Not surprisingly, Smyth says people who are susceptible to motion sickness tend not to put themselves in situations where they are likely to experience motion sickness again. For example, people who are highly susceptible to seasickness probably wouldn’t join the Navy.

But avoiding a situation is a way to self-manage, not treat, the problem and improved technologies might make it more difficult for people to avoid these kinds of situations. Smyth hopes these exercises can make a real difference.

“We believe that we’re basically empowering the brain to reduce the visual and stimulus dependency and help the brain understand motions better, and then clarify where there are mismatches and why those mismatches occur rather than jumping directly into sensory conflict when motion sickness really kicks in," he says.

Motion Sickness and Self-Driving Cars

As self-driving and autonomous vehicle technologies advance, consumers are considering what they want to do while the vehicle drives. Smyth says the consensus is clear: People want to engage in non-driving related activities such as watching films, reading books, and working.

“A lot of people currently cannot complete work-based tasks as a passenger and that’s likely to be true for self-driving vehicles and will probably get a bit worse,” he says.
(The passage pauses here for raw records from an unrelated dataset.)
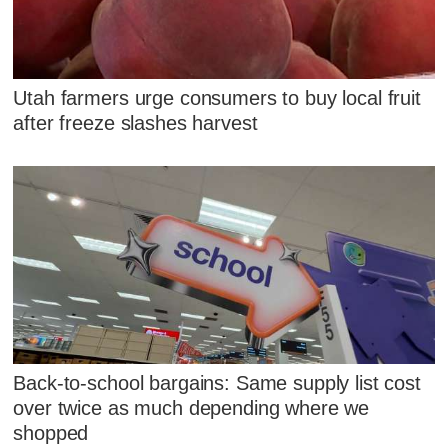
Utah farmers urge consumers to buy local fruit
after freeze slashes harvest
Back-to-school bargains: Same supply list cost
over twice as much depending where we
shopped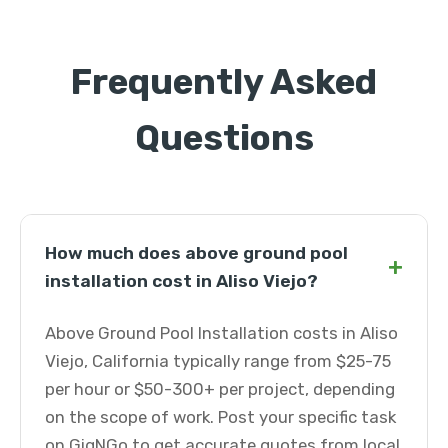
Frequently Asked
Questions
How much does above ground pool
+
installation cost in Aliso Viejo?
Above Ground Pool Installation costs in Aliso
Viejo, California typically range from $25-75
per hour or $50-300+ per project, depending
on the scope of work. Post your specific task
on GigNGo to get accurate quotes from local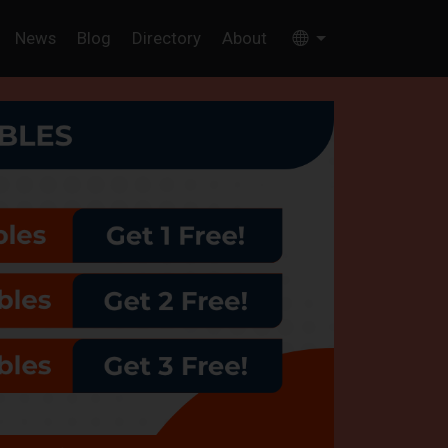
News
Blog
Directory
About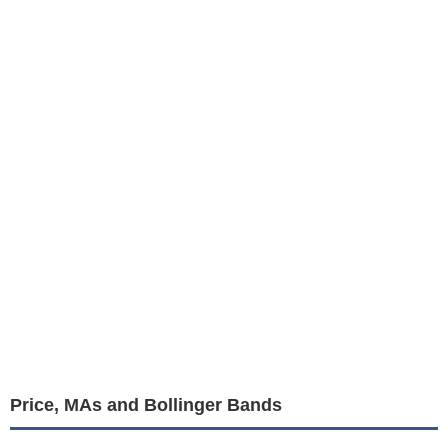
Price, MAs and Bollinger Bands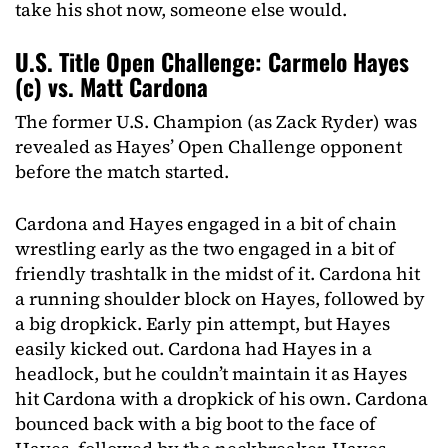
take his shot now, someone else would.
U.S. Title Open Challenge: Carmelo Hayes
(c) vs. Matt Cardona
The former U.S. Champion (as Zack Ryder) was
revealed as Hayes’ Open Challenge opponent
before the match started.
Cardona and Hayes engaged in a bit of chain
wrestling early as the two engaged in a bit of
friendly trashtalk in the midst of it. Cardona hit
a running shoulder block on Hayes, followed by
a big dropkick. Early pin attempt, but Hayes
easily kicked out. Cardona had Hayes in a
headlock, but he couldn’t maintain it as Hayes
hit Cardona with a dropkick of his own. Cardona
bounced back with a big boot to the face of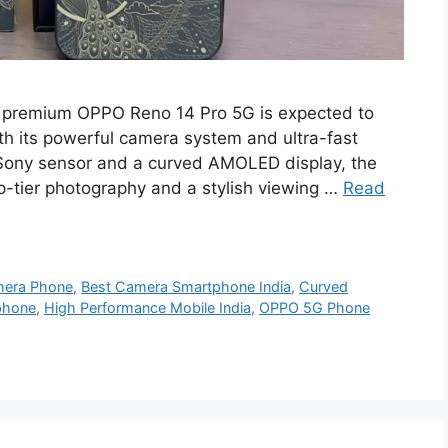
 premium OPPO Reno 14 Pro 5G is expected to
th its powerful camera system and ultra-fast
Sony sensor and a curved AMOLED display, the
p-tier photography and a stylish viewing …
Read
era Phone
,
Best Camera Smartphone India
,
Curved
phone
,
High Performance Mobile India
,
OPPO 5G Phone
Automotive manufacturers have already met the Level 2 threshold of autonomous vehicles as defined by the Society of Automotive Engineers International. While no Level 3 vehicle is currently on the market, these vehicles will be capable of assuming full driving control, with the driver taking control at other times. That transfer of attention and skills strains the body.

Smyth’s previous research looked at the effect motion sickness has on human performance, including driving ability. He found that even mild motion sickness could have a significant impact on cognitive processing abilities and reaction times.
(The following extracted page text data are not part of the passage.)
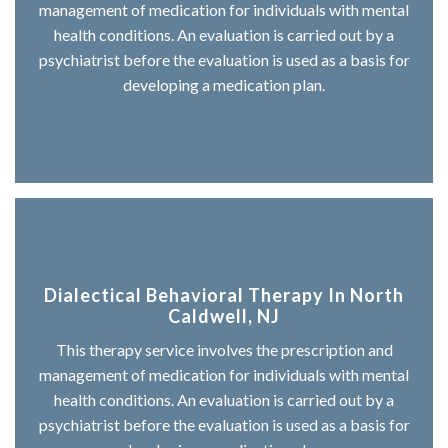
management of medication for individuals with mental
health conditions. An evaluation is carried out by a
psychiatrist before the evaluation is used as a basis for
developing a medication plan.
Dialectical Behavioral Therapy In North
Caldwell, NJ
This therapy service involves the prescription and
management of medication for individuals with mental
health conditions. An evaluation is carried out by a
psychiatrist before the evaluation is used as a basis for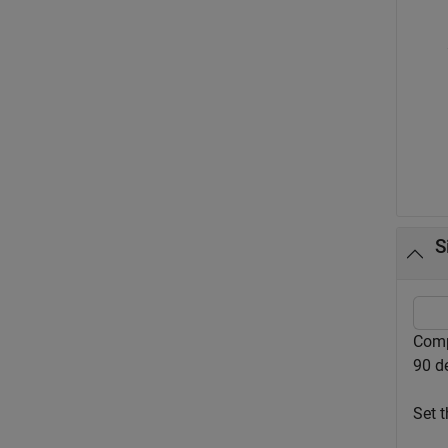
S
Comp
90 d
Set t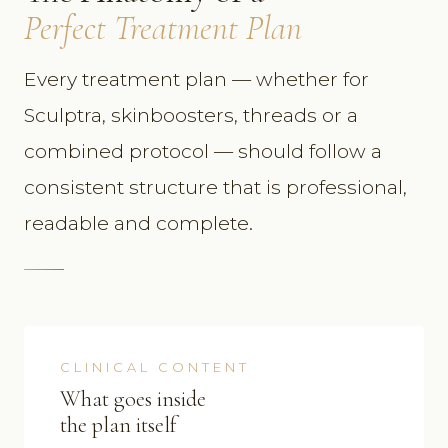
Perfect Treatment Plan
Every treatment plan — whether for
Sculptra, skinboosters, threads or a
combined protocol — should follow a
consistent structure that is professional,
readable and complete.
CLINICAL CONTENT
What goes inside
the plan itself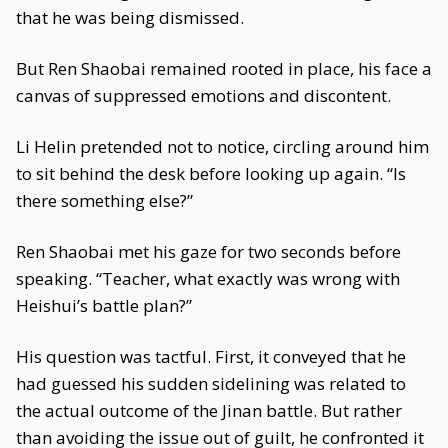
that he was being dismissed.
But Ren Shaobai remained rooted in place, his face a
canvas of suppressed emotions and discontent.
Li Helin pretended not to notice, circling around him
to sit behind the desk before looking up again. “Is
there something else?”
Ren Shaobai met his gaze for two seconds before
speaking. “Teacher, what exactly was wrong with
Heishui’s battle plan?”
His question was tactful. First, it conveyed that he
had guessed his sudden sidelining was related to
the actual outcome of the Jinan battle. But rather
than avoiding the issue out of guilt, he confronted it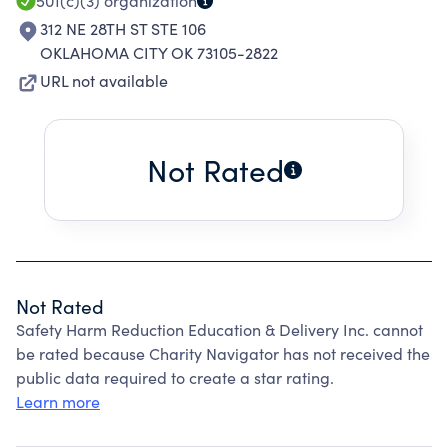
501(c)(3)
organization
312 NE 28TH ST STE 106
OKLAHOMA CITY OK 73105-2822
URL not available
Not Rated
Not Rated
Safety Harm Reduction Education & Delivery Inc. cannot
be rated because Charity Navigator has not received the
public data required to create a star rating.
Learn more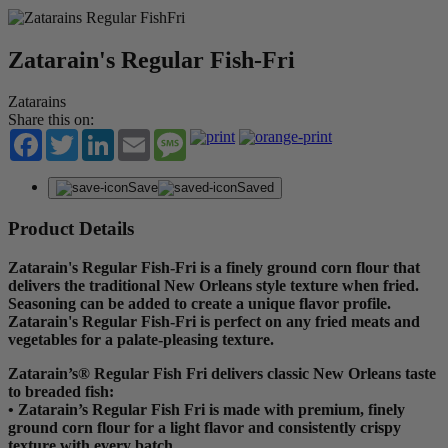
Zatarain's Regular Fish-Fri
Zatarains
Share this on:
Facebook
Twitter
LinkedIn
Email
Message
Save
Saved
Product Details
Zatarain's Regular Fish-Fri is a finely ground corn flour that
delivers the traditional New Orleans style texture when fried.
Seasoning can be added to create a unique flavor profile.
Zatarain's Regular Fish-Fri is perfect on any fried meats and
vegetables for a palate-pleasing texture.
Zatarain’s® Regular Fish Fri delivers classic New Orleans taste
to breaded fish:
• Zatarain’s Regular Fish Fri is made with premium, finely
ground corn flour for a light flavor and consistently crispy
texture with every batch.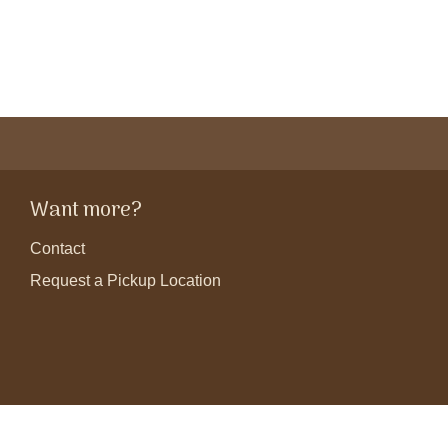
Want more?
Contact
Request a Pickup Location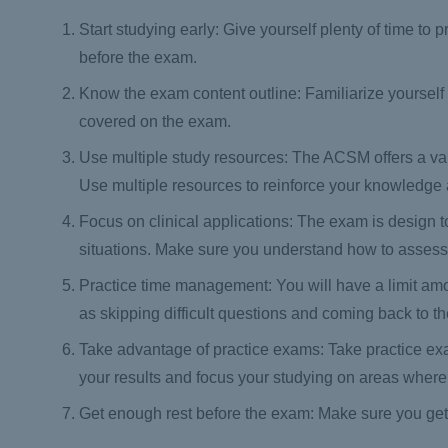
Start studying early: Give yourself plenty of time 
before the exam.
Know the exam content outline: Familiarize yourself
covered on the exam.
Use multiple study resources: The ACSM offers a var
Use multiple resources to reinforce your knowledge a
Focus on clinical applications: The exam is design to 
situations. Make sure you understand how to assess a
Practice time management: You will have a limit am
as skipping difficult questions and coming back to th
Take advantage of practice exams: Take practice exam
your results and focus your studying on areas wher
Get enough rest before the exam: Make sure you get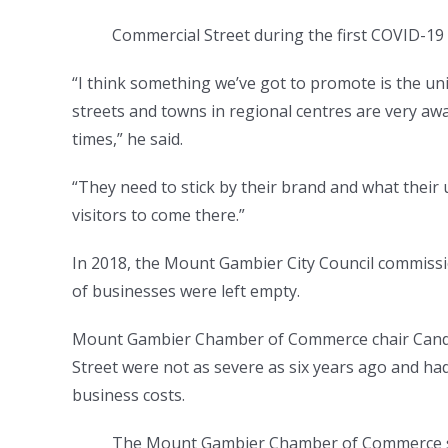
Commercial Street during the first COVID-1
“I think something we’ve got to promote is the u
streets and towns in regional centres are very awa
times,” he said.
“They need to stick by their brand and what their 
visitors to come there.”
In 2018, the Mount Gambier City Council commissi
of businesses were left empty.
Mount Gambier Chamber of Commerce chair Candic
Street were not as severe as six years ago and had
business costs.
The Mount Gambier Chamber of Commerce says 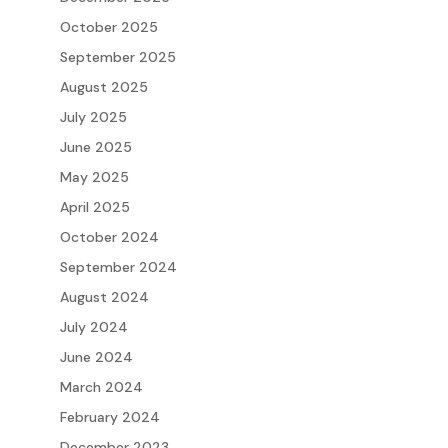
October 2025
September 2025
August 2025
July 2025
June 2025
May 2025
April 2025
October 2024
September 2024
August 2024
July 2024
June 2024
March 2024
February 2024
December 2023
“We wouldn’t give the control to a driver if we knew they were drunk,” Smyth says. “Would we give control to a user if we knew they were suffering some degree of motion sickness, even mild?”

The Future of Visuospatial Training

It’s not possible to buy a visuospatial training exercise book off the shelf today, but Smyth thinks they will be on the market eventually. He and his co-authors developed the training books used in their study based on past research.

“This is the first of its kind of findings and is a big step forward in the field,” he says. “But now the real hard work kicks in. We need to understand what specific types of visuospatial skills break down into things like spatial awareness, spatiality, and mental rotation.”

He believes these exercises will first be adopted into existing training programs where people are often susceptible to motion sickness, like those within the military, private aviation, maritime, or automotive companies. Their findings may then filter down to general consumers.

He says this will become an even more pressing issue in the future as society increasingly relies on virtual reality, self-driving cars, and other technology that can trigger motion sickness.

“We want to make sure that when we’re developing self-driving technology and cars, the benefits are not only available to select people, so making sure that they’re accessible, even for people more traditionally susceptible to motion sickness,” Smyth says.